Once upon a time, Thiers Botelho thiers@fosfertil-ultrafertil.com.br said:
I couldn't find anything there on the topic ( http://iptables.org/files/changes-iptables-1.2.9.txt ) ; then it downed on
me that the Fedora update was 1.2.9-1.0 - this trailing _1.0_ suffix was nowhere to be found on iptables.org (I might as well have missed something there).
That is how RPM versioning works. The above package breaks down into:
Name: iptables Version: 1.2.9 Release: 1.0
(there is something else called an epoch that can figure in, but don't worry about that right now).
The version is generally the upstream (i.e. people who actually wrote the software) version. The release is something specific to the RPM package. That way, if an error is discovered in the packaging, or the upstream releases a patch (maybe without releasing a new version) or someone else produces a useful patch, the RPM release can be raised without changing the version (because it is still based on the same upstream version).

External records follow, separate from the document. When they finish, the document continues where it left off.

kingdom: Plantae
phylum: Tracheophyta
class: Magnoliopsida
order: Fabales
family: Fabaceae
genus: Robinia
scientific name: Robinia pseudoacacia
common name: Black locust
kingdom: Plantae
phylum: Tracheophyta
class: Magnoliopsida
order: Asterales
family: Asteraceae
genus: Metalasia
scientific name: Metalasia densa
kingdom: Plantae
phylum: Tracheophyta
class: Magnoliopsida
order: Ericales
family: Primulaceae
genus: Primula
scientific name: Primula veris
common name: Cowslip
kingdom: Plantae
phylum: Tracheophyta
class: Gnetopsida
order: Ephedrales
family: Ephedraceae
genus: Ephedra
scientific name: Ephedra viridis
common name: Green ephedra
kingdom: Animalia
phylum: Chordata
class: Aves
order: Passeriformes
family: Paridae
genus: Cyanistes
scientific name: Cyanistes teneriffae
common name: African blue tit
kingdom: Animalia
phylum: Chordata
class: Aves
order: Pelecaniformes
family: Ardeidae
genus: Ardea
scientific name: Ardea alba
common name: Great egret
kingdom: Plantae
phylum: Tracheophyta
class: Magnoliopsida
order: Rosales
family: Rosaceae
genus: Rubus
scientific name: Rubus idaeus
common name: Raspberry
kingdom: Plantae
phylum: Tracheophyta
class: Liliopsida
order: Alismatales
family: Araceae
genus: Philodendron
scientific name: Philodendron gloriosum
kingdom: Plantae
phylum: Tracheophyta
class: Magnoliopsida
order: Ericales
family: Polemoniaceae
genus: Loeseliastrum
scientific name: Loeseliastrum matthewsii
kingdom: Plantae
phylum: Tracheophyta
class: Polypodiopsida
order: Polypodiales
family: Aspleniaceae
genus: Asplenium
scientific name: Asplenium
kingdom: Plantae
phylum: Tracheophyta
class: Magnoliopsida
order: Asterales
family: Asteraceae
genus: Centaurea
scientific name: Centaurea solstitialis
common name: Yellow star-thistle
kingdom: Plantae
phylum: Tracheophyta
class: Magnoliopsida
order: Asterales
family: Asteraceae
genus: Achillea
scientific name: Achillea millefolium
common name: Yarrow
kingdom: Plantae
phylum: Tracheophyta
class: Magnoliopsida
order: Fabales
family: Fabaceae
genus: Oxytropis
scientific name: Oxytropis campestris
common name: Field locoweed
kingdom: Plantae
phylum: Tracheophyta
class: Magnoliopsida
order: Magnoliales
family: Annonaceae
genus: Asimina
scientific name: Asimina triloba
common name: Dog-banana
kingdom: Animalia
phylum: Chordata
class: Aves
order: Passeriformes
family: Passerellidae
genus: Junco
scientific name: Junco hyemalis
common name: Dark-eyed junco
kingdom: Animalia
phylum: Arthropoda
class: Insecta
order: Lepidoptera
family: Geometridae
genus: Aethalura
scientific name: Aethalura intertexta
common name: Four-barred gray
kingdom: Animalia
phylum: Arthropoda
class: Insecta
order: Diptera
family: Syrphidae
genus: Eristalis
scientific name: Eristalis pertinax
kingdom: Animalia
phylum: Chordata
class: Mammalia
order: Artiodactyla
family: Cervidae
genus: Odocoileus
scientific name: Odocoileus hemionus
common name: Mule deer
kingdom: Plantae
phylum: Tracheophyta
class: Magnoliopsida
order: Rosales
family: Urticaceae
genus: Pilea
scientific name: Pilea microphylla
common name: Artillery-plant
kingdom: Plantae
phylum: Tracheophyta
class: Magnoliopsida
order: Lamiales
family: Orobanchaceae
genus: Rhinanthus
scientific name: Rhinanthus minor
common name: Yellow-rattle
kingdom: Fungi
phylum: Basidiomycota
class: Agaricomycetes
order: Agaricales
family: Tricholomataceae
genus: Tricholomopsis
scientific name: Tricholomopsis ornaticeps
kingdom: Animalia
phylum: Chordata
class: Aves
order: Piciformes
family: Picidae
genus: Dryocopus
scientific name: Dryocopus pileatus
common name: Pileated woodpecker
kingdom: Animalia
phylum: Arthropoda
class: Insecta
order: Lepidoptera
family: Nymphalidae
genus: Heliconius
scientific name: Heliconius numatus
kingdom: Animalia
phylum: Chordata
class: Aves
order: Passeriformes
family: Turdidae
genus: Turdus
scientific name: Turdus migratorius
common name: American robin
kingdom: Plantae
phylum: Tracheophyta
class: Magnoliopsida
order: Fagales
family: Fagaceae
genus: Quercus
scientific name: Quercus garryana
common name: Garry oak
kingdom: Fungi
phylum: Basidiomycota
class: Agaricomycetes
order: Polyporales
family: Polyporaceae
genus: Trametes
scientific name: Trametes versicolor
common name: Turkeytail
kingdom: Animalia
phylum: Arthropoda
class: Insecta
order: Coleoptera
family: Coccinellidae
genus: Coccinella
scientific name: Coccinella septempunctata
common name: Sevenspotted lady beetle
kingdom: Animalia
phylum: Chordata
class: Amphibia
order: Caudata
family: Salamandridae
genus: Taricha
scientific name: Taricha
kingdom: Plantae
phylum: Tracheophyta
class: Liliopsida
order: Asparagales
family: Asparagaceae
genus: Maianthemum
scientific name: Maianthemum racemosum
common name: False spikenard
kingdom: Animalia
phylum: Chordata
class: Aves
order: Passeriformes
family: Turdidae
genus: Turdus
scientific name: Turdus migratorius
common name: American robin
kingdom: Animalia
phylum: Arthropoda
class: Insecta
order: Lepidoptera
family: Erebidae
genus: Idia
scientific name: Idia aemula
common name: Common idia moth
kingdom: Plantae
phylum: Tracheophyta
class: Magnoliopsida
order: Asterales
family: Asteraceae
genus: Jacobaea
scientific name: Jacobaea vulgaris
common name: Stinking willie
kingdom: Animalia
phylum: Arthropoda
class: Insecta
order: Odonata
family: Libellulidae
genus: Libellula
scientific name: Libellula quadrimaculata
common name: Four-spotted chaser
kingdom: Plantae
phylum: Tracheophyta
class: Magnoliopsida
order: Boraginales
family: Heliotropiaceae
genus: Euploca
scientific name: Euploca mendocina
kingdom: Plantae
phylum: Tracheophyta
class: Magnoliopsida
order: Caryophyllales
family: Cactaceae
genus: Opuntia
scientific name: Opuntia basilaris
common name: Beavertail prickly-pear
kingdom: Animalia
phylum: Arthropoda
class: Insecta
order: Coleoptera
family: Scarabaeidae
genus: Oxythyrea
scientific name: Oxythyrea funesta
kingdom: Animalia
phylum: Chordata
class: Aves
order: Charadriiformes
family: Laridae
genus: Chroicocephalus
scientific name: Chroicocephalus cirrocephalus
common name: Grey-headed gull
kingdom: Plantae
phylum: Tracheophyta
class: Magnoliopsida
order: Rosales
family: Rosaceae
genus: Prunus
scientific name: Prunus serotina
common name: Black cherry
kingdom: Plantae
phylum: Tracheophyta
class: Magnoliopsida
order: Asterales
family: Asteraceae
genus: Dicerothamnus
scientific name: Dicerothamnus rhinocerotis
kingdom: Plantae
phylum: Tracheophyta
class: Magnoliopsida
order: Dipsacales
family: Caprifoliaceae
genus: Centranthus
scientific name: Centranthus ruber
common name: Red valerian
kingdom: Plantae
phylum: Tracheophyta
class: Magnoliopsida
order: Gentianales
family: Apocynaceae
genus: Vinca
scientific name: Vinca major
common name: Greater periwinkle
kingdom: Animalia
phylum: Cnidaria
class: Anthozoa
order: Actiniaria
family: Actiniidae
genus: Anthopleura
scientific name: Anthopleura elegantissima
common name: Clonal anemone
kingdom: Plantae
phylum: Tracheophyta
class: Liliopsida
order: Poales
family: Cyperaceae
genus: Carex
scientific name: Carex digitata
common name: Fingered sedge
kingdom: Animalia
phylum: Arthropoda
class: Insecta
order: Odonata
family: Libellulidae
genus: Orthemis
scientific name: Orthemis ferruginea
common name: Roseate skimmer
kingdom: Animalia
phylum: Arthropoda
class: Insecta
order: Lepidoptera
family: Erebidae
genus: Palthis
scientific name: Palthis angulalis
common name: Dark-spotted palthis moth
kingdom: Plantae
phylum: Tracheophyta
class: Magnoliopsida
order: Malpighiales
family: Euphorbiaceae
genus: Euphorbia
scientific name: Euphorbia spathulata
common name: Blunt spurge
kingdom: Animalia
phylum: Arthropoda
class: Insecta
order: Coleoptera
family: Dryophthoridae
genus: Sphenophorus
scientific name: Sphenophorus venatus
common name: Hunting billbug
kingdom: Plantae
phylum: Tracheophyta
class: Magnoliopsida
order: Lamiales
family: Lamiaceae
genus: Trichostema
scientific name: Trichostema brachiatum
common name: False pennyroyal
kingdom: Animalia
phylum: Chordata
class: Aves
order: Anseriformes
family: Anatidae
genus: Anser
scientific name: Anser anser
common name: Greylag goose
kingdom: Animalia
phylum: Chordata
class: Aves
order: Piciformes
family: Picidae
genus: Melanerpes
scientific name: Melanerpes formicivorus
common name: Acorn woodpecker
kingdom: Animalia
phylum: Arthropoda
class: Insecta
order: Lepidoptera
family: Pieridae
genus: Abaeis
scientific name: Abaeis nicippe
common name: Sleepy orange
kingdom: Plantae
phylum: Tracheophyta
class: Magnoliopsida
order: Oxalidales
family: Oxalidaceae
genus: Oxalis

For example, say a bug is found in the current FC1 iptables package. Maybe that bug is FC specific, or the upstream maintainers don't consider it necessary to release 1.2.10 at this point. Instead, the package maintainer (someone at Red Hat right now, but that won't always be true) can release a new RPM, iptables-1.2.9-1.1 (or iptables-1.2.9-2). This is still a package based on the iptables.org 1.2.9 version, but a new release of that package for FC1.